At a time when a former CONCACAF president is accused of accepting millions of dollars in bribes and is under house arrest having provided five Rolexes, six other luxury watches, three expensive cars, diamond jewelry and 10 properties to cover his $10m bond, it’s good to know that the governing body is putting scandals behind it and moving forward.
How great to be able to focus on the soccer once more and enjoy the spectacle of the Gold Cup semifinals in Atlanta last night.
True, things often get heated in the Gold Cup, there are often controversies, but it was good to know that America’s top ref was on the case when Mexico faced Panama. An official so outstanding he went to last year’s World Cup. A man fully equipped to handle a night of drama.
Sadly, things did not go so well for Mark Geiger. In fact, he turned in the worst performance by an American since — well, since the U.S. lost to Jamaica in the same stadium an hour earlier.
So the “CONCACAF is corrupt” theme didn’t get much of a break.

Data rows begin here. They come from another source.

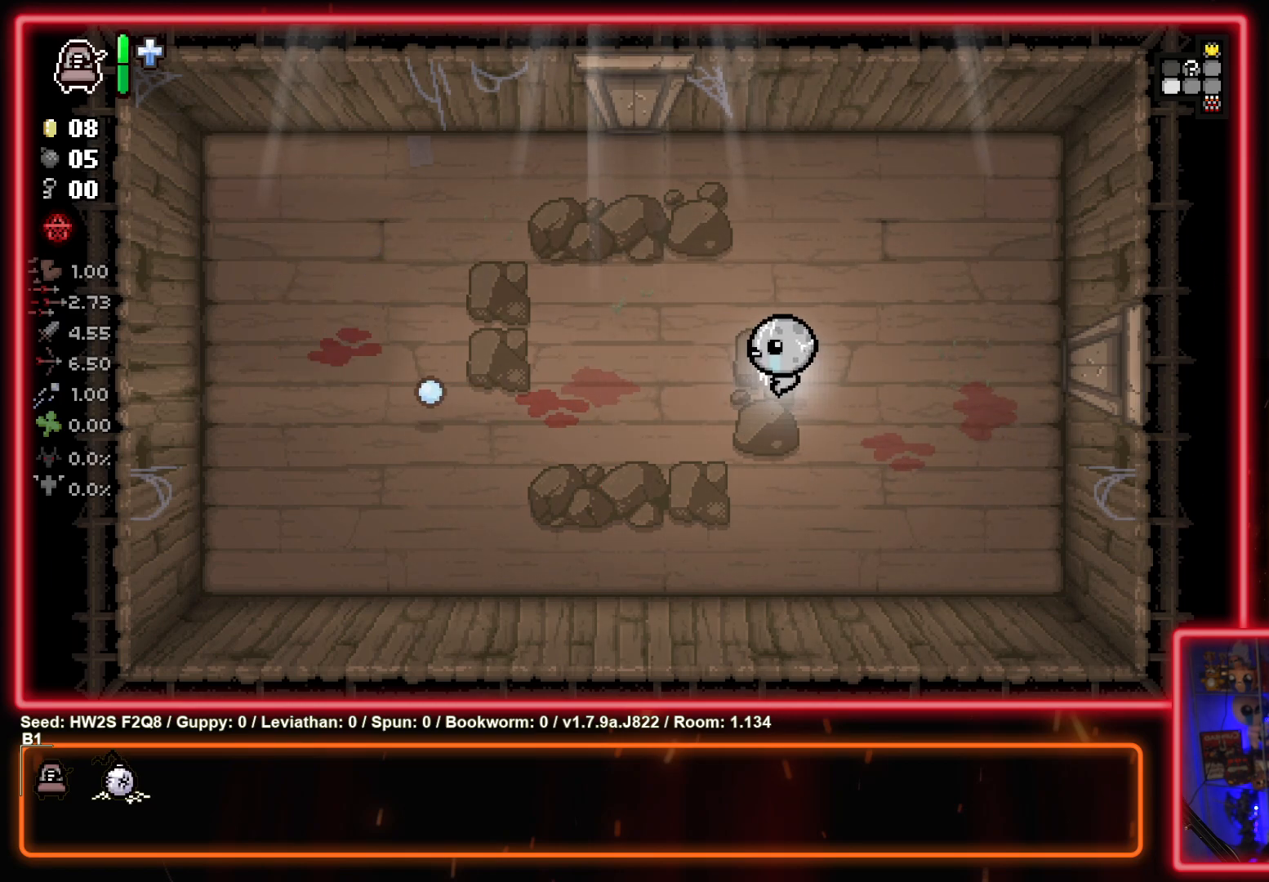
{"buttons": ["L2"], "left_stick": "center", "events": [[150, "left_stick", "up-left"], [450, "left_stick", "center"], [500, "L2", "down"]]}
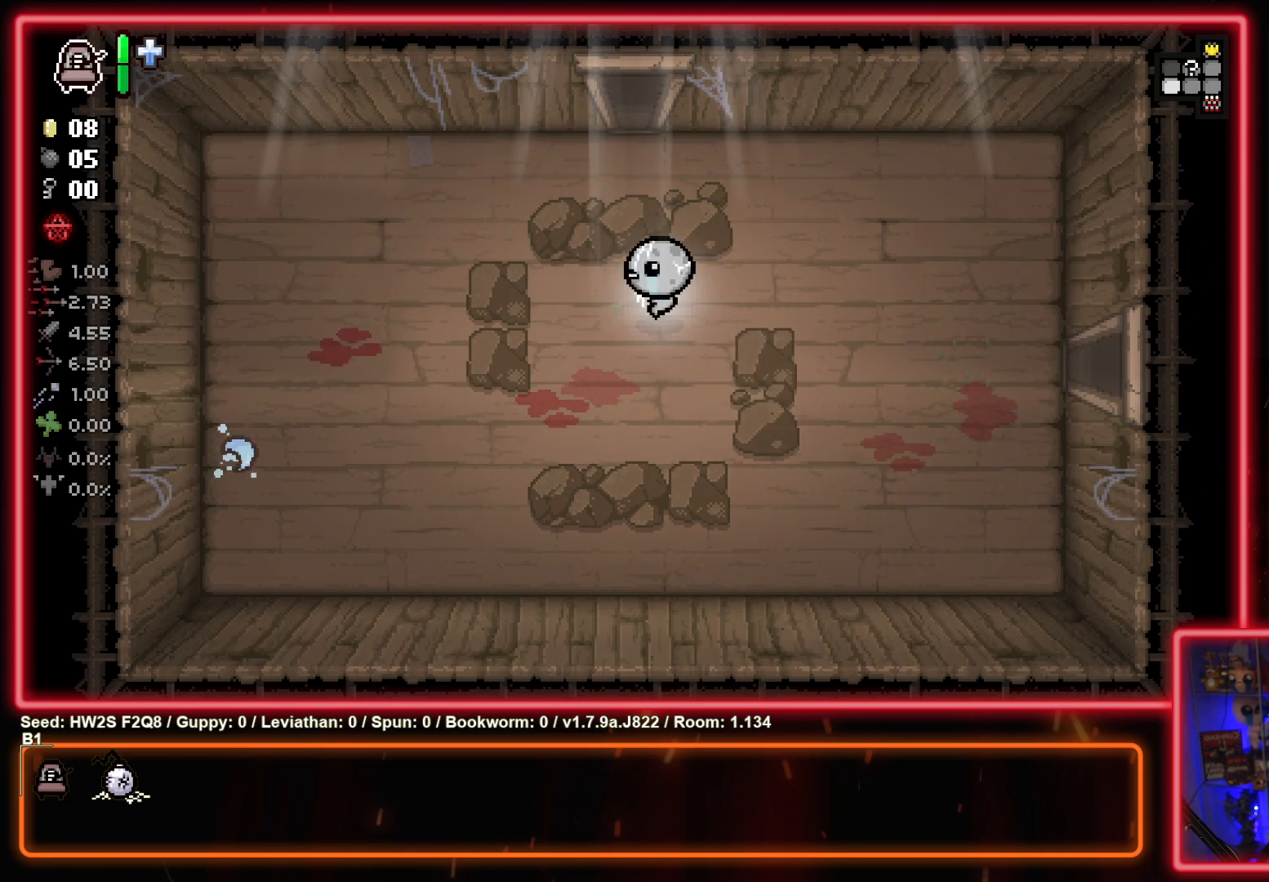
{"buttons": [], "left_stick": "up-left", "events": [[183, "L2", "up"], [467, "left_stick", "up-left"]]}
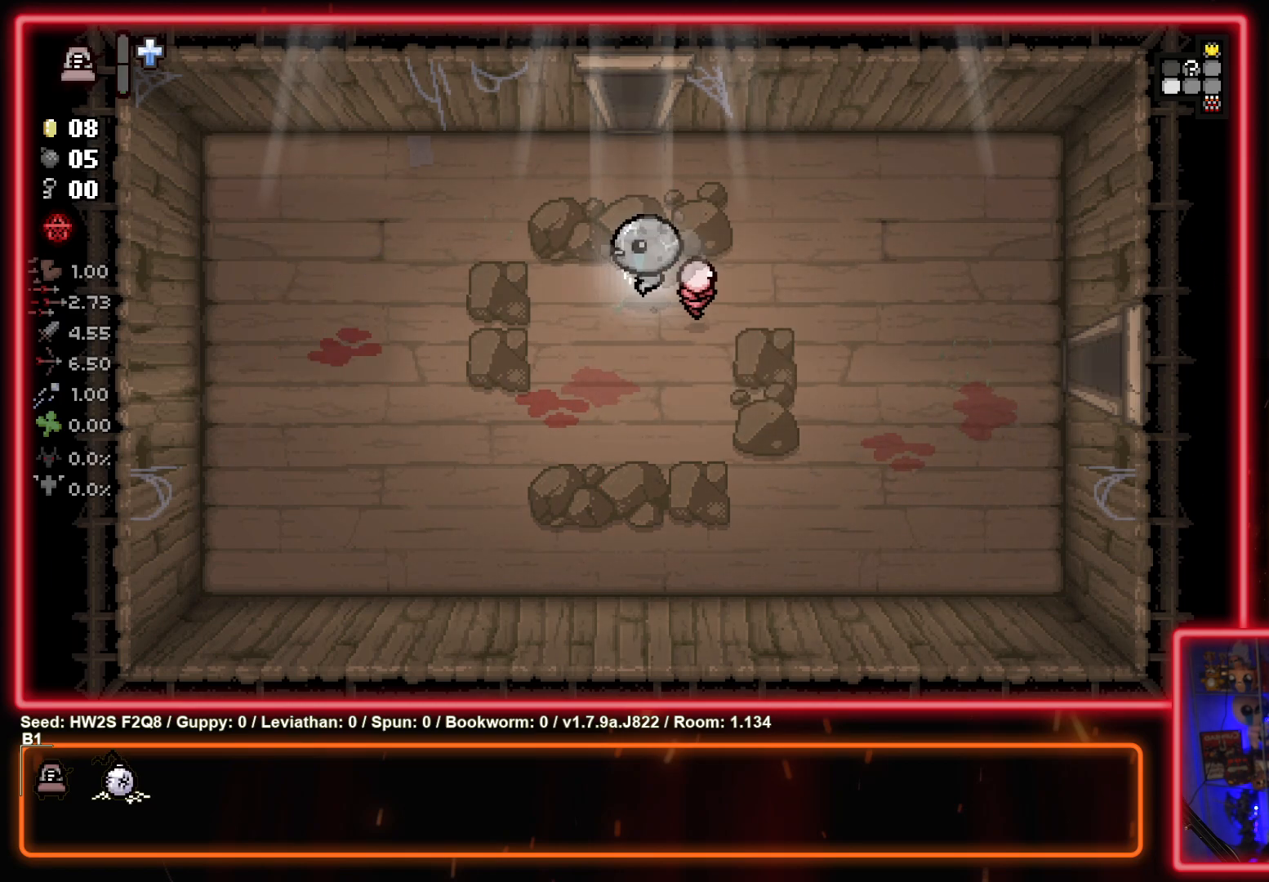
{"buttons": [], "left_stick": "up", "events": [[117, "left_stick", "up"]]}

Here’s the front page of Panama’s most popular daily, fluency in Spanish not necessary:
Mexico reached the last four courtesy of a dubious penalty awarded in the last minute of extra time against Costa Rica in the quarters. Here it was on the verge of going out before Geiger awarded an 89th minute penalty for handball that caused fury in the stands and a 12-minute delay as debris rained onto the field and Panama’s players appeared to be considering abandoning the match.
When even the guy who eventually takes the penalty thinks it was a bad decision and says he thought about missing it on purpose, you know that’s a dubious call.
To believe that it was an intentional handball, you’d have to believe that Roman Torres had got himself fouled by his opponent in just such a way that he’d lose his balance and fall backwards so he’s lying on the ball in such a way that it would briefly graze his arm.
Still, everyone makes mistakes, and this was clearly an isolated one. It’s not like Geiger had already shafted Panama in the first half by giving an absurdly harsh red card to one of their players.
Of course, Mexico went on to win 2-1 after extra time, courtesy of another, less dodgy, penalty. But the first kick gave us an all-time classic call from Univision’s announcer, so everything was kind of worth it.